Boy, there's some good one's over the years. I love the writer's sense of humor. I've found a couple site's that have some listed, the first is the most recent Star Wars commercial (I love that one...)

http://starwars.com/episode-iv/release/video/espn1.html

Check out the archive at the bottom, some are there...

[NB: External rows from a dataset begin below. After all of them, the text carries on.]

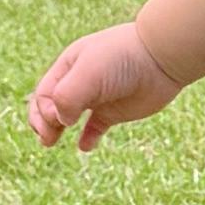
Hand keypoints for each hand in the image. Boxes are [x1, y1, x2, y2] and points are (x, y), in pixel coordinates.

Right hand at [31, 22, 183, 151]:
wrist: (161, 58)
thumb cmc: (122, 59)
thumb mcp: (88, 73)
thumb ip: (67, 97)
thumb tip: (61, 122)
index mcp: (68, 67)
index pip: (44, 94)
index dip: (43, 111)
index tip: (59, 119)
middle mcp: (80, 82)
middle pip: (51, 106)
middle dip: (44, 123)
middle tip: (47, 140)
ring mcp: (98, 98)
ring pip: (69, 117)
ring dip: (58, 130)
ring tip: (51, 142)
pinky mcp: (115, 111)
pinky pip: (95, 128)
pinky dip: (88, 138)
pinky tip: (86, 146)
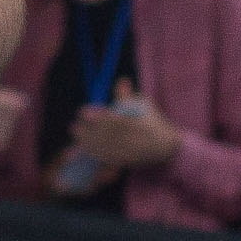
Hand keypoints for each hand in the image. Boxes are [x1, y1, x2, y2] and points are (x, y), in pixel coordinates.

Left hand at [67, 80, 181, 171]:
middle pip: (108, 136)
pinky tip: (85, 149)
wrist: (167, 147)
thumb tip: (121, 80)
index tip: (83, 112)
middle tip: (74, 126)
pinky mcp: (128, 161)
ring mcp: (131, 152)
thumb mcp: (143, 105)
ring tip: (76, 136)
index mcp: (139, 123)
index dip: (98, 116)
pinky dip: (97, 155)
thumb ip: (128, 96)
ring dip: (89, 143)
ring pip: (107, 149)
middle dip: (89, 131)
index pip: (116, 120)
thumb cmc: (152, 121)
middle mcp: (135, 139)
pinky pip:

http://espn.go.com/thisissportscenter/index.html#
http://sports.espn.go.com/espn/thisissp ... er/archive

http://www.advertisementave.com/tv/comp ... mpany=ESPN

If you can find some more, post them up! I'm still looking for the commercial where ESPN's stock went public (and dropped like a rock)...


----------



## 870 XPRS (Mar 12, 2003)

I don't care who you are, you gotta love steiner's performances.


----------



## Remmi_&amp;_I (Dec 2, 2003)

Charlie Steiner was the man! :beer:


----------



## gaddyshooter (Oct 12, 2003)

Steiner was the man. I still love the old one with Lance Armstrong down in the basement riding the bike powering the the sportscenter building.
"hey Lance, can I get ya a sports bar or something? Maybe an energy drink?"


----------



## Eric Hustad (Feb 25, 2002)

I love when Steiner is holding the lantern yelling "follow me to freedom!"
The John Randle playing Jenga with Kenny Mayne is great also. Look at Randle's face as Mayne is yelling Jenga....


----------



## Eric Hustad (Feb 25, 2002)

Somebody has got to find the one where they go public. If I remember it right one of the guys say "we don't even own our own equipment" and the stock just tanks.....


----------



## Remmi_&amp;_I (Dec 2, 2003)

How about the one (Dan Patrick I believe) when they are "chipping" into the huge satellite dishes on the roof of ESPN and everyones signal gets fuzzy when the ball lands in the dish !!!


----------